WHAT THE TASK ASKS: Copy out verbatim the part of the records that opens with the line containing "Under the azimuth" and closes with the line containing "Answer: approximately 135° to the lioness's", leaving the pictures out of your copy.
** RAW DATA follows **
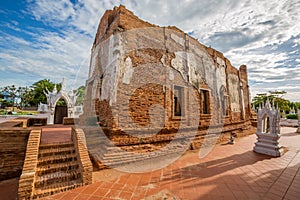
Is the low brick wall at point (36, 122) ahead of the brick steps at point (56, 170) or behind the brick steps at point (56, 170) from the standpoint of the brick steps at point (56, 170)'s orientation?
behind

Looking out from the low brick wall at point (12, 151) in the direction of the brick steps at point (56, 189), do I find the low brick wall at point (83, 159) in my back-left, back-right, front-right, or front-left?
front-left

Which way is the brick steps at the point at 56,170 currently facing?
toward the camera

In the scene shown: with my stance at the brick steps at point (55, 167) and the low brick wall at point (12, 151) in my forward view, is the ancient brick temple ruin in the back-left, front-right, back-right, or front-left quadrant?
back-right

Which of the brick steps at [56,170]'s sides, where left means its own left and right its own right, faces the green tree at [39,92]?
back

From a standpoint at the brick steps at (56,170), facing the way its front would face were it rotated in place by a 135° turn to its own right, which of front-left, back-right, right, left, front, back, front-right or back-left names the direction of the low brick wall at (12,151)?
front
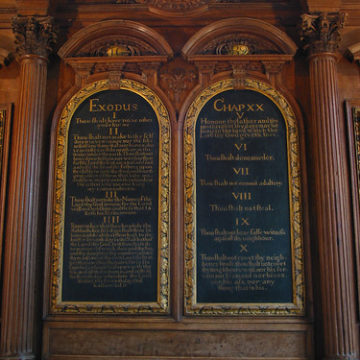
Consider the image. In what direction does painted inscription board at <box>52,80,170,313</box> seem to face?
toward the camera

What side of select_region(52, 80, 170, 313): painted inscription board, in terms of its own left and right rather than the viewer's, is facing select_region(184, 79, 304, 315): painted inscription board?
left

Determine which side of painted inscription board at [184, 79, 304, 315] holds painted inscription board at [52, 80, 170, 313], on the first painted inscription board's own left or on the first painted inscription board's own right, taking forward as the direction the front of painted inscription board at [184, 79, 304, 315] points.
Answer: on the first painted inscription board's own right

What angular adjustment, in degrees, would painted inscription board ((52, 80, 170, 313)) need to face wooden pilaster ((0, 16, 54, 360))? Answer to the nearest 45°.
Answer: approximately 90° to its right

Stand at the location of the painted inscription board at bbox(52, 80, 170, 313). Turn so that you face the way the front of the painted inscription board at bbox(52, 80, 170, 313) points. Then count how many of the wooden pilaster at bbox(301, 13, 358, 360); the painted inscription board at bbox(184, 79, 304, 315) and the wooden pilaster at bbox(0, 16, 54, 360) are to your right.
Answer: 1

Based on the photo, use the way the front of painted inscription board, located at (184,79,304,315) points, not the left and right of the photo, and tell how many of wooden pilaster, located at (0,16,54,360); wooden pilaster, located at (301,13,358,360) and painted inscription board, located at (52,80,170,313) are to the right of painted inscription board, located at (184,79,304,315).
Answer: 2

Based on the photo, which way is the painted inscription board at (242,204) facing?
toward the camera

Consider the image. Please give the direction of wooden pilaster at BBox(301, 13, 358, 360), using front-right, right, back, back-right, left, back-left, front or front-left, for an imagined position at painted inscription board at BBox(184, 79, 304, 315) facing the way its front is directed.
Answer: left

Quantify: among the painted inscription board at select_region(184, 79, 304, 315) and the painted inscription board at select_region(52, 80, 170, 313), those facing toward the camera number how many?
2
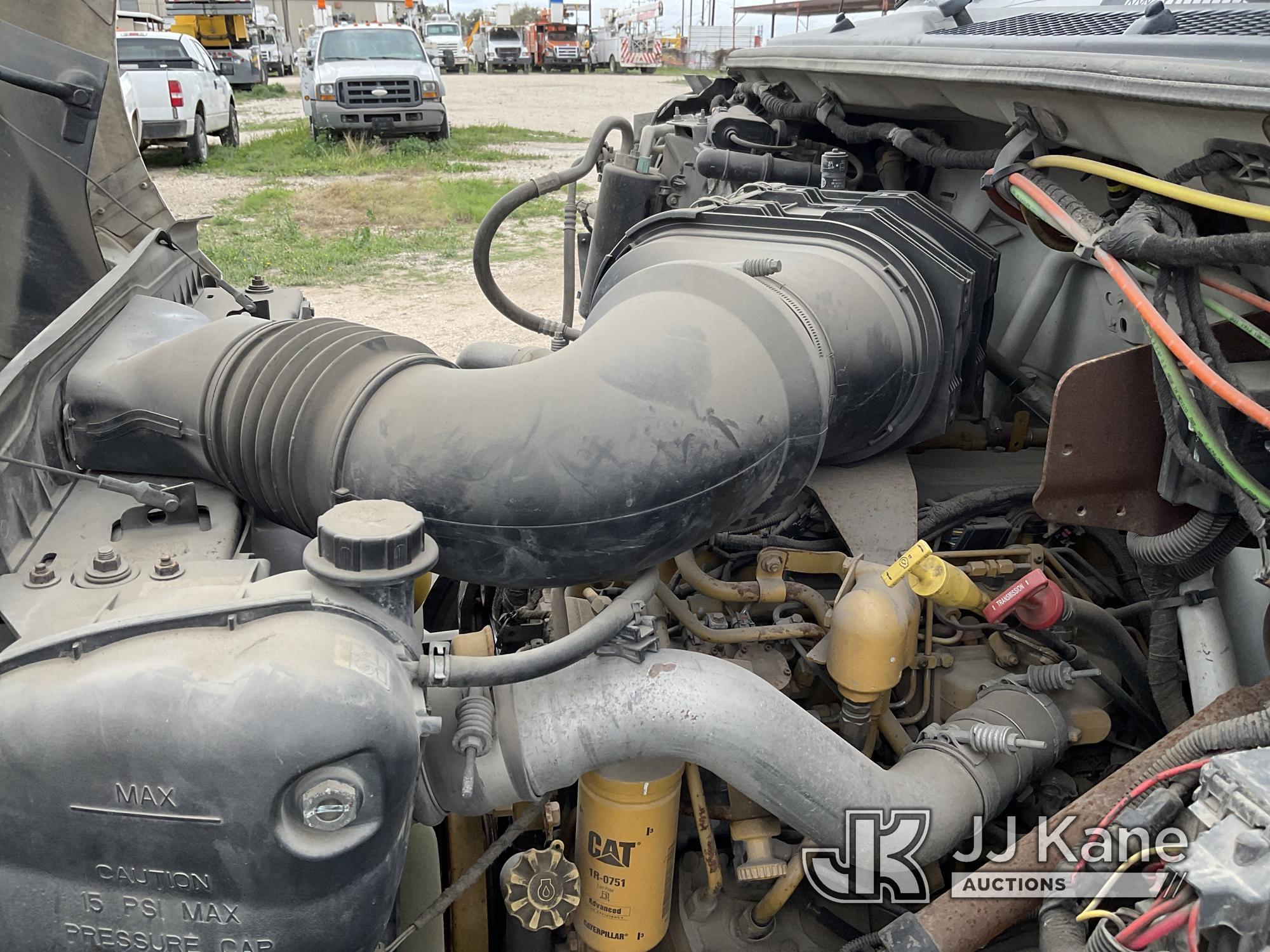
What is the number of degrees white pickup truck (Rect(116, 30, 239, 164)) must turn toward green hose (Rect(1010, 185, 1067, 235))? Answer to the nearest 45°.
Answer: approximately 135° to its right

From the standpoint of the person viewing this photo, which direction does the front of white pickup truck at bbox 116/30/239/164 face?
facing away from the viewer and to the right of the viewer

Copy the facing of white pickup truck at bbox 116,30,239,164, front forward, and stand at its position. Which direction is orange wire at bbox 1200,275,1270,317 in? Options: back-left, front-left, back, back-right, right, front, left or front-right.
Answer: back-right
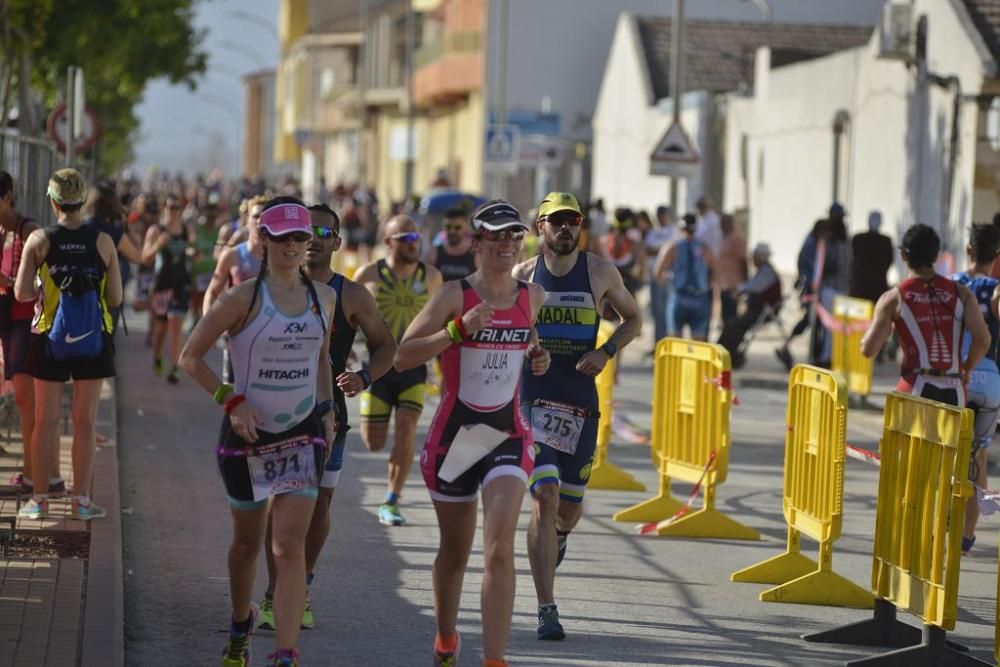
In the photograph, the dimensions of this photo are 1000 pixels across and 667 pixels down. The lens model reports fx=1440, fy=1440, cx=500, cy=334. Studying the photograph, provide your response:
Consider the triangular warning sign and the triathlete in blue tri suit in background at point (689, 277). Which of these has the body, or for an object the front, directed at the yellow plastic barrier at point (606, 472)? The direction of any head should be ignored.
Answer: the triangular warning sign

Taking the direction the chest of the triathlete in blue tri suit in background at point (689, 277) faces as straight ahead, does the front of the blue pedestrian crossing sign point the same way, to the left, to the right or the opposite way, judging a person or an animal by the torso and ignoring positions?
the opposite way

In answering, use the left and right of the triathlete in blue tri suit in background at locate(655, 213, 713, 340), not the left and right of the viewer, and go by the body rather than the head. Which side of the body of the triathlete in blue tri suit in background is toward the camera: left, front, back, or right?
back

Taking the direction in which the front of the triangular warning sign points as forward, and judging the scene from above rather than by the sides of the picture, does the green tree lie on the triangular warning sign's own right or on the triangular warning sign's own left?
on the triangular warning sign's own right

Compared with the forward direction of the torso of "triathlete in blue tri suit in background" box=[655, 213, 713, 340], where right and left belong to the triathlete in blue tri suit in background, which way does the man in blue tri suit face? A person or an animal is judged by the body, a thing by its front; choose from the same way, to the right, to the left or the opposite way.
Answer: the opposite way

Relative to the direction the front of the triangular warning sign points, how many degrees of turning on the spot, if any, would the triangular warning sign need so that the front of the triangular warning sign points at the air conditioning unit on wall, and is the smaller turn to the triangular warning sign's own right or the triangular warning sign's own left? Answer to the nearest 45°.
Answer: approximately 90° to the triangular warning sign's own left

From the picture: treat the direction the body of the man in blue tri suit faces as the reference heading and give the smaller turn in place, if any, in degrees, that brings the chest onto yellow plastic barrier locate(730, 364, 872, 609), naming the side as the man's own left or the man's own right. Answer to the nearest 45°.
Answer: approximately 135° to the man's own left

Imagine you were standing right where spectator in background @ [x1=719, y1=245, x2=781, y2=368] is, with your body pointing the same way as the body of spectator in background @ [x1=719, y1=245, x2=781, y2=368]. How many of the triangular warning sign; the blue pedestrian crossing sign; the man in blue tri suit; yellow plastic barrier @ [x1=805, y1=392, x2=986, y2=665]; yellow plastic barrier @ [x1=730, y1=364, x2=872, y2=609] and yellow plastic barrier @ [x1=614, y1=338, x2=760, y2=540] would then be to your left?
4

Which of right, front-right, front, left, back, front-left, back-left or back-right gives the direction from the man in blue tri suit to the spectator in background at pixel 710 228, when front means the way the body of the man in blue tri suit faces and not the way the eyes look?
back

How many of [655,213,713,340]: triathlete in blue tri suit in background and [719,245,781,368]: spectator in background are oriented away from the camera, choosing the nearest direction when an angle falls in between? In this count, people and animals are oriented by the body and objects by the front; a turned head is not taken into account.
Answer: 1

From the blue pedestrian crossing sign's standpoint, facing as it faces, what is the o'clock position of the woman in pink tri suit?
The woman in pink tri suit is roughly at 12 o'clock from the blue pedestrian crossing sign.

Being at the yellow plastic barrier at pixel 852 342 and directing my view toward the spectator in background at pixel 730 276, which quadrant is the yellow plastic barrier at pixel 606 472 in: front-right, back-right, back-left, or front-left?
back-left

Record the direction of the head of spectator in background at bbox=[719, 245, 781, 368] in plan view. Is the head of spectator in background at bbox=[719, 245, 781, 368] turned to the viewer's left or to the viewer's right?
to the viewer's left

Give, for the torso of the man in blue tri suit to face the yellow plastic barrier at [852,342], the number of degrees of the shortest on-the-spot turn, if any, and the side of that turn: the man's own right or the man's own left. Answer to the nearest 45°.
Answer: approximately 180°

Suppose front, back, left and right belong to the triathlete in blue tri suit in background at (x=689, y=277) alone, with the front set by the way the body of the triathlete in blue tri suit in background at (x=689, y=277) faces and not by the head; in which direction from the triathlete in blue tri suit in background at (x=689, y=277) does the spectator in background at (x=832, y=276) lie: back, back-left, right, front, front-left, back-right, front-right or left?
front-right

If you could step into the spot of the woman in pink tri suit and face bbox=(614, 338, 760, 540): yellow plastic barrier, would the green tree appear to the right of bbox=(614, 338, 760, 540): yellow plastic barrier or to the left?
left

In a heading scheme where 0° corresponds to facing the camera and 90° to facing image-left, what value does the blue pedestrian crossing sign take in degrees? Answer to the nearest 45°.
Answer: approximately 0°

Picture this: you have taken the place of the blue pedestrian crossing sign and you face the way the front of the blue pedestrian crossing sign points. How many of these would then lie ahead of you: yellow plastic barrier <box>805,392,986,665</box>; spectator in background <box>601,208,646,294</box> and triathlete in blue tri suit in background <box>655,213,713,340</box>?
3
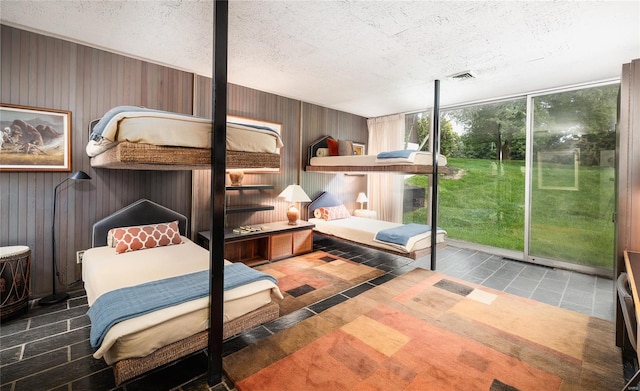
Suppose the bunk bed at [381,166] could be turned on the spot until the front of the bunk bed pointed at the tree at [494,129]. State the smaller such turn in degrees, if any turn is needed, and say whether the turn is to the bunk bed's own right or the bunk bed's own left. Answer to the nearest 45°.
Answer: approximately 90° to the bunk bed's own left

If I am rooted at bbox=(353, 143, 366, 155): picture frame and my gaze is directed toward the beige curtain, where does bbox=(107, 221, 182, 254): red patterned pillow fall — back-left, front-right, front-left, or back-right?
back-right

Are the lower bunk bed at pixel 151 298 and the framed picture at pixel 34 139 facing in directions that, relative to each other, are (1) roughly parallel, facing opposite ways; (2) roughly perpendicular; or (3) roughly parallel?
roughly parallel

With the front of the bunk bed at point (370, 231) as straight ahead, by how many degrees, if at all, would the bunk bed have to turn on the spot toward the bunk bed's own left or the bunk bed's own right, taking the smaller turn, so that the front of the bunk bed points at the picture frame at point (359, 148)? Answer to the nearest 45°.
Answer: approximately 135° to the bunk bed's own left

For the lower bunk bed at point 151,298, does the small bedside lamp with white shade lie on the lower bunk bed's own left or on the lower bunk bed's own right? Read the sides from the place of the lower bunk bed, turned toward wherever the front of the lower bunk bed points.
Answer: on the lower bunk bed's own left

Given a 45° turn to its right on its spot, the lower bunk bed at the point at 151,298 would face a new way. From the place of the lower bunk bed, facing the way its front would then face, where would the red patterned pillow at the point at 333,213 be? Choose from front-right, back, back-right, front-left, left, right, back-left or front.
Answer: back-left

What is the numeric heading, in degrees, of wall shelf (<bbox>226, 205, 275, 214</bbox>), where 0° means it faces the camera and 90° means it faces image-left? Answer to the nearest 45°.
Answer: approximately 315°

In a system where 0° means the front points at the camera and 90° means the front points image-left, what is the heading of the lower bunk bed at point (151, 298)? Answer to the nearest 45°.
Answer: approximately 315°

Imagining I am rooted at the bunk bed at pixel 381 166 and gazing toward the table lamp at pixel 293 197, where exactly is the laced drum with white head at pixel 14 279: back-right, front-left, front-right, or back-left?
front-left

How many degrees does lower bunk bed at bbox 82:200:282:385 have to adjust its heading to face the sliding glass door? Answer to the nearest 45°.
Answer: approximately 45° to its left

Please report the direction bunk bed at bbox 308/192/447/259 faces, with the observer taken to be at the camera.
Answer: facing the viewer and to the right of the viewer
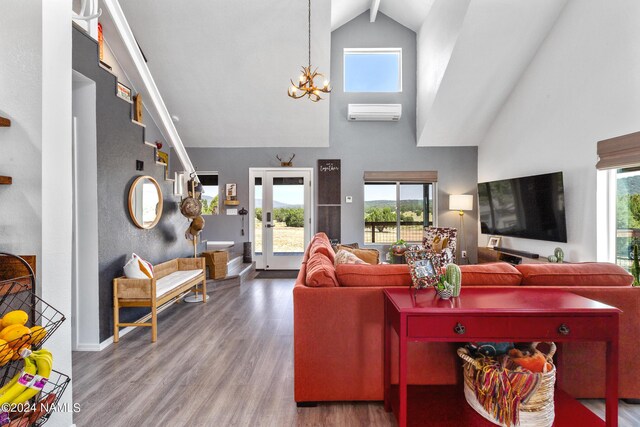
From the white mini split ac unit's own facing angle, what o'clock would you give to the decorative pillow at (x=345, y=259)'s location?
The decorative pillow is roughly at 12 o'clock from the white mini split ac unit.

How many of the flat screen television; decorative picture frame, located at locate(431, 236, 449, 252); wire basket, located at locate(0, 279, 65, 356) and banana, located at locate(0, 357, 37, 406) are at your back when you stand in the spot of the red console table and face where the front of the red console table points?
2

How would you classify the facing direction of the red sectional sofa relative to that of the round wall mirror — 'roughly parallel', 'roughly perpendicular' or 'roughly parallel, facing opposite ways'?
roughly perpendicular

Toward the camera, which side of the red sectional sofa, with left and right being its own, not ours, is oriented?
back

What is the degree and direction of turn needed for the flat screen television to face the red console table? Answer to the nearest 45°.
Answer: approximately 45° to its left

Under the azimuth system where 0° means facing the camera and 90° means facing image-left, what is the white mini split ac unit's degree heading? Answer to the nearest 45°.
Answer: approximately 0°

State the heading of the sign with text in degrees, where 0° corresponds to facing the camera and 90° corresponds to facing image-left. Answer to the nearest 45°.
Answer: approximately 0°

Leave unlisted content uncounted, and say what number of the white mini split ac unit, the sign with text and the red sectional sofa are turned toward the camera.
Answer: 2
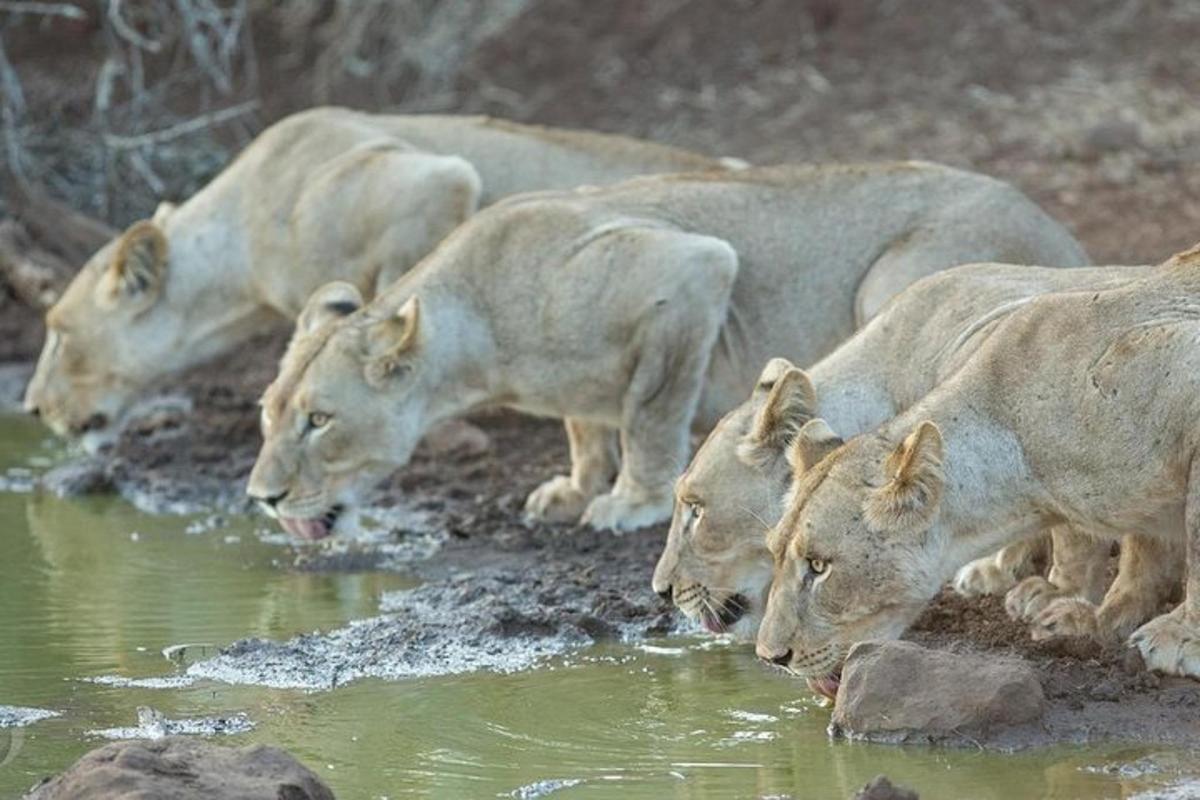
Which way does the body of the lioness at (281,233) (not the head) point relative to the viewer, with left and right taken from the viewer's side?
facing to the left of the viewer

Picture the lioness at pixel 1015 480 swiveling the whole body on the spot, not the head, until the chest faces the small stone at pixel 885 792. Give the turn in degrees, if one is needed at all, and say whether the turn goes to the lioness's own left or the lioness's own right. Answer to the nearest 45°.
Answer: approximately 90° to the lioness's own left

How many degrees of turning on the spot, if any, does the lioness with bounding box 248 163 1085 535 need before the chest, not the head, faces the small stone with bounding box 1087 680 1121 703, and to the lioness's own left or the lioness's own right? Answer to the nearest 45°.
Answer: approximately 135° to the lioness's own left

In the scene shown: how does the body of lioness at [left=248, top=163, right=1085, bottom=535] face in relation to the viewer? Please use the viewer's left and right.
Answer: facing to the left of the viewer

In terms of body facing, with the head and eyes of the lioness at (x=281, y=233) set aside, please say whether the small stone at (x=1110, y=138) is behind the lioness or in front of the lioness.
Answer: behind

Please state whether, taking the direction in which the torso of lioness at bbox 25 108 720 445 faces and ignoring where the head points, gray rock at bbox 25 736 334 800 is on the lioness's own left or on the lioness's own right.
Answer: on the lioness's own left

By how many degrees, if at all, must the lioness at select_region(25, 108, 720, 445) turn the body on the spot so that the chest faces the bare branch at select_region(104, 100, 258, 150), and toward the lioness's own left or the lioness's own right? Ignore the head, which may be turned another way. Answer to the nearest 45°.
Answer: approximately 90° to the lioness's own right

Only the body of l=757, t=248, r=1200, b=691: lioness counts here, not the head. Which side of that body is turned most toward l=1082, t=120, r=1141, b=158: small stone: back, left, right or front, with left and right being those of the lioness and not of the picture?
right

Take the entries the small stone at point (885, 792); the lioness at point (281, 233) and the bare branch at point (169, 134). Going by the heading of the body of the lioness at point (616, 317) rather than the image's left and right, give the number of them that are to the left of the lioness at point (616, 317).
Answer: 1

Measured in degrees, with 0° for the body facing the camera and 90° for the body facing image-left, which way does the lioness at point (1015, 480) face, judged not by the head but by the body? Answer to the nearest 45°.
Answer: approximately 90°
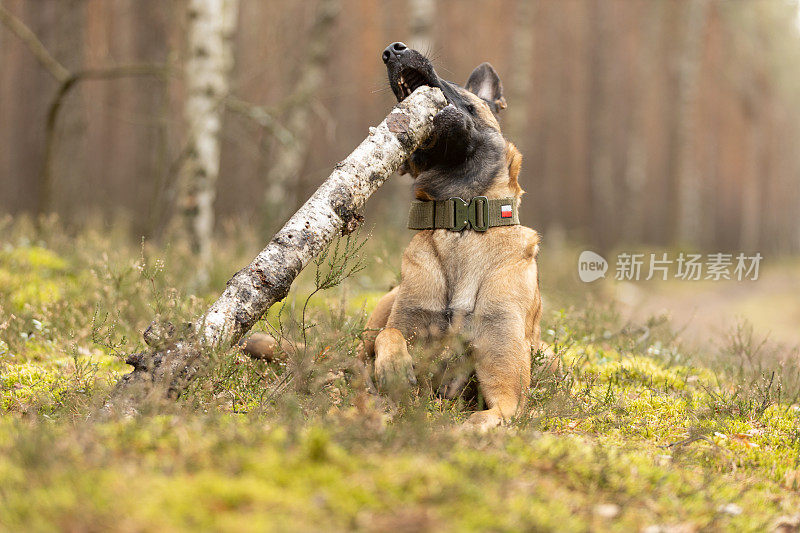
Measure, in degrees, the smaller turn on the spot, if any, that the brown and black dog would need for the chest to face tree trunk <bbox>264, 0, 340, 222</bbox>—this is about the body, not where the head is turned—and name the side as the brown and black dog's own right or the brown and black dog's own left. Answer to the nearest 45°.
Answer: approximately 180°

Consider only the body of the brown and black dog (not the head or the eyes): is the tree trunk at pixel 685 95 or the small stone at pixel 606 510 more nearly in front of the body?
the small stone

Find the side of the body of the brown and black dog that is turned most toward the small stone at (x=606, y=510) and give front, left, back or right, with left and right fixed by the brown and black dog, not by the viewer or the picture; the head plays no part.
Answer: front

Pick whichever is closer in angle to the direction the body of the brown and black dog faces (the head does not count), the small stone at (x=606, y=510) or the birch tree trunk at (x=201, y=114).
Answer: the small stone

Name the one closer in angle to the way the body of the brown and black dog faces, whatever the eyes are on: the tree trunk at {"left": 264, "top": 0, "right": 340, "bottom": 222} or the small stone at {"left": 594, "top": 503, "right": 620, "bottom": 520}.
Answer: the small stone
** End of RAW DATA **
OUTPUT OF THE TASK:
Under the azimuth system where 0° means facing the camera and 90° means facing image-left, what is the white mini split ac unit's degree heading? Answer to the nearest 45°.
Answer: approximately 0°

State the heading of the sign with text in degrees, where 0° corresponds to facing the camera and 90° corresponds to facing image-left. Answer to the nearest 45°.
Answer: approximately 0°

Leave unlisted content uncounted, and say what number of the white mini split ac unit, the sign with text and the red sectional sofa are turned toward the camera.
Answer: 2
Which way does the body of the lioness at (281,233) (not the head) point relative to the viewer, with left and right taken from the viewer's side?
facing to the left of the viewer

Picture the lioness at pixel 1015 480 swiveling the whole body on the spot, not the head, until the chest faces the small stone at pixel 885 792. Give the turn in degrees, if one is needed at all, and say whether the turn goes to the lioness's own left or the lioness's own right. Answer to the nearest 45°.
Answer: approximately 90° to the lioness's own left

How many degrees of turning on the spot, if any, does the lioness with bounding box 248 163 1085 535 need before the chest, not the head, faces the small stone with bounding box 1087 680 1121 703, and to the lioness's own left or the lioness's own right? Answer to the nearest 45°.
Answer: approximately 135° to the lioness's own left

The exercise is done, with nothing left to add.